§ **CONSIGNAS**
[1] Según el texto sobre colegios y cargos directivos en Chile, ¿qué porcentaje de los altos puestos directivos acapararon los egresados de colegios privados de élite?
[2] Reproduce del texto sobre colegios y cargos directivos en Chile el pasaje entre "Todo el resto" y "altos puestos directivos.", ambos incluidos.

Con el 0,3% de los alumnos totales del sistema, los egresados del Instituto Nacional coparon el 10% de los programas universitarios de élite, pero luego obtuvieron sólo el 7% de las posiciones de liderazgo (gerencias y directorios) en las principales empresas chilenas.
Los egresados de colegios privados de élite representaron el 0,5% del total de estudiantes y se llevaron el 19% de los cupos universitarios de excelencia. La gran diferencia vino después: ellos acapararon ¡el 53%! de los 3.759 altos puestos directivos considerados.
Todo el resto del país (el 99,2% de los estudiantes chilenos) se llevó el 72% de los cupos universitarios y apenas el 40% de los altos puestos directivos.
Reflexionemos por un minuto lo que significan estos datos. Pensemos en el brillante alumno de una familia modesta de Puente Alto o La Granja que, contra todas las probabilidades, logra un cupo en el Instituto Nacional, obtiene un alto puntaje en la prueba de selección, y luego ingresa a Ingeniería Civil, Derecho o Ingeniería Comercial en la Universidad de Chile o Católica.
Un talento como ese debería ser objeto del deseo de cualquier gran empresa que quisiera reclutar a los mejores profesionales. Pero la realidad de las compañías chilenas es muy distinta: ese alumno excepcional tiene cuatro veces menos probabilidades de obtener ese puesto que su compañero de generación que hizo el camino con la cancha despejada: que viene de un hogar de altos recursos, y que gracias al ingreso familiar (no a su talento personal) fue seleccionado en un colegio privado de élite.

[Datos de estructura a partir del movimiento]

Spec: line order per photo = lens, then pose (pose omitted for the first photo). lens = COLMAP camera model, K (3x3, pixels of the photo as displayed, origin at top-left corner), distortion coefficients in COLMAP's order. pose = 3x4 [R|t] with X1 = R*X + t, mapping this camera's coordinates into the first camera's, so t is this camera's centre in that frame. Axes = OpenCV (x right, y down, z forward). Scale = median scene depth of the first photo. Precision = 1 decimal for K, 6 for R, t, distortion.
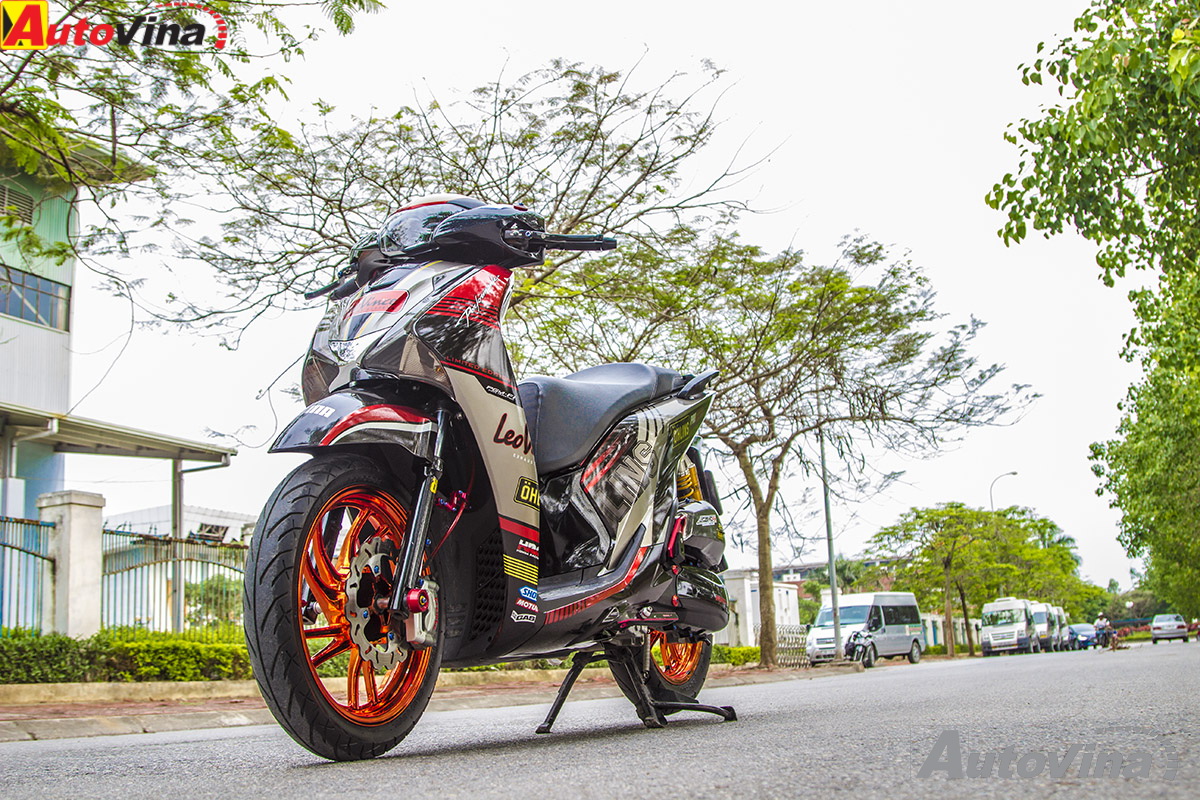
lens RADIAL K [[1325.3, 0, 601.6], [0, 1325.3, 366.0], [0, 0, 1]] dist [-0.109735, 0.014256]
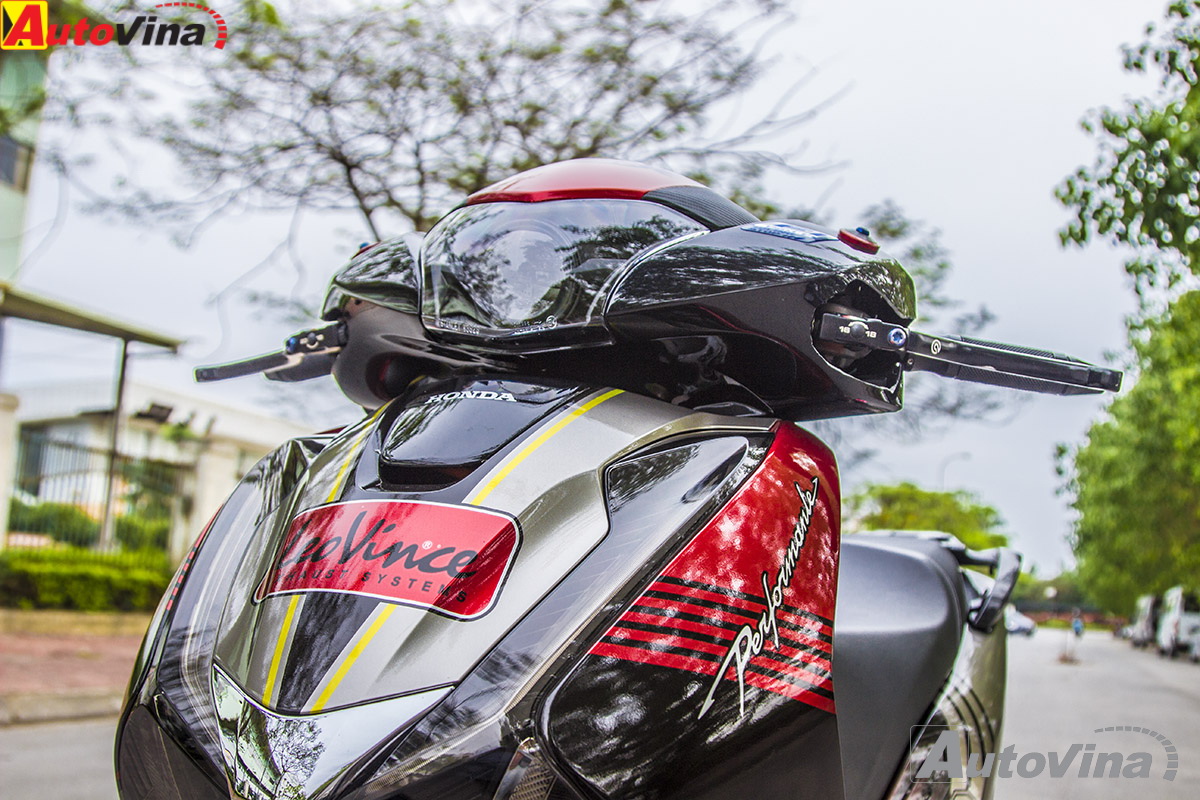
lens RADIAL K [[1314.4, 0, 600.0], [0, 1314.4, 400.0], [0, 0, 1]] dist [-0.103802, 0.021117]
pose [[0.991037, 0.128988, 0.034753, -0.023252], [-0.131389, 0.988169, 0.079116, -0.017296], [-0.024137, -0.082973, 0.996259, 0.117921]]
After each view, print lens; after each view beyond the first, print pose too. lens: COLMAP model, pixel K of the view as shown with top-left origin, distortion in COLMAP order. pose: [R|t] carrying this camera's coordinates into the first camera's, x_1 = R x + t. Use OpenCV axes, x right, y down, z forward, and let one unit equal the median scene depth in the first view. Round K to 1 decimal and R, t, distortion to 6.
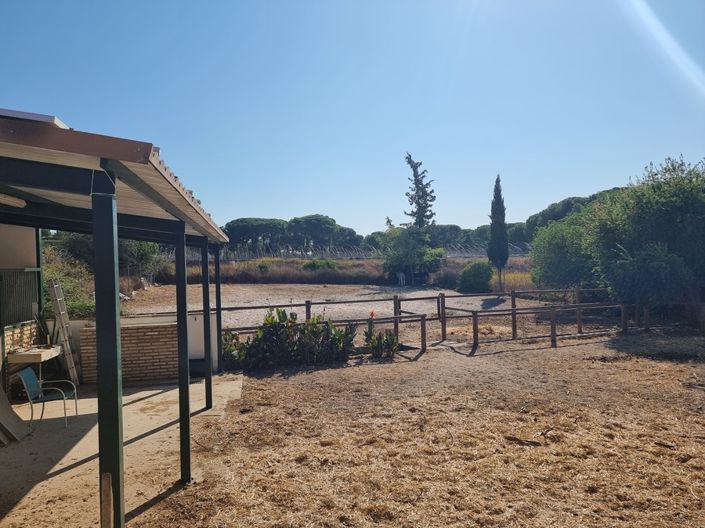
lens RADIAL K [[488.1, 0, 350.3], [0, 488.1, 265.9], [0, 0, 1]] dist [0.091222, -0.085908]
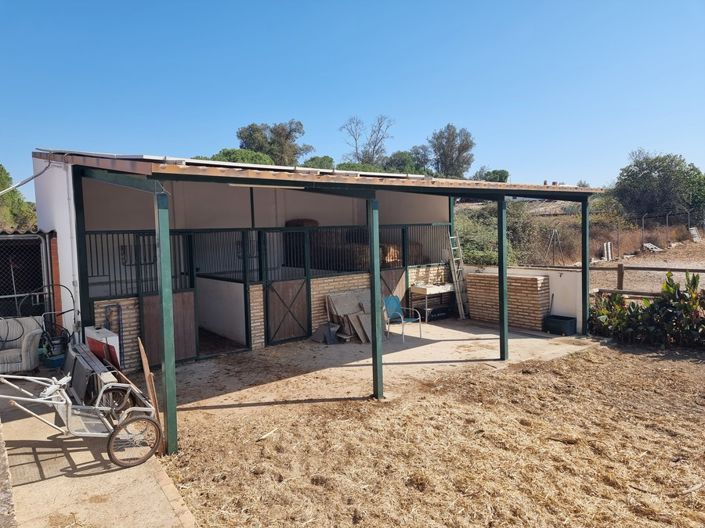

§ **RESPUESTAS**
[1] El 53%.

[2]
Todo el resto del país (el 99,2% de los estudiantes chilenos) se llevó el 72% de los cupos universitarios y apenas el 40% de los altos puestos directivos.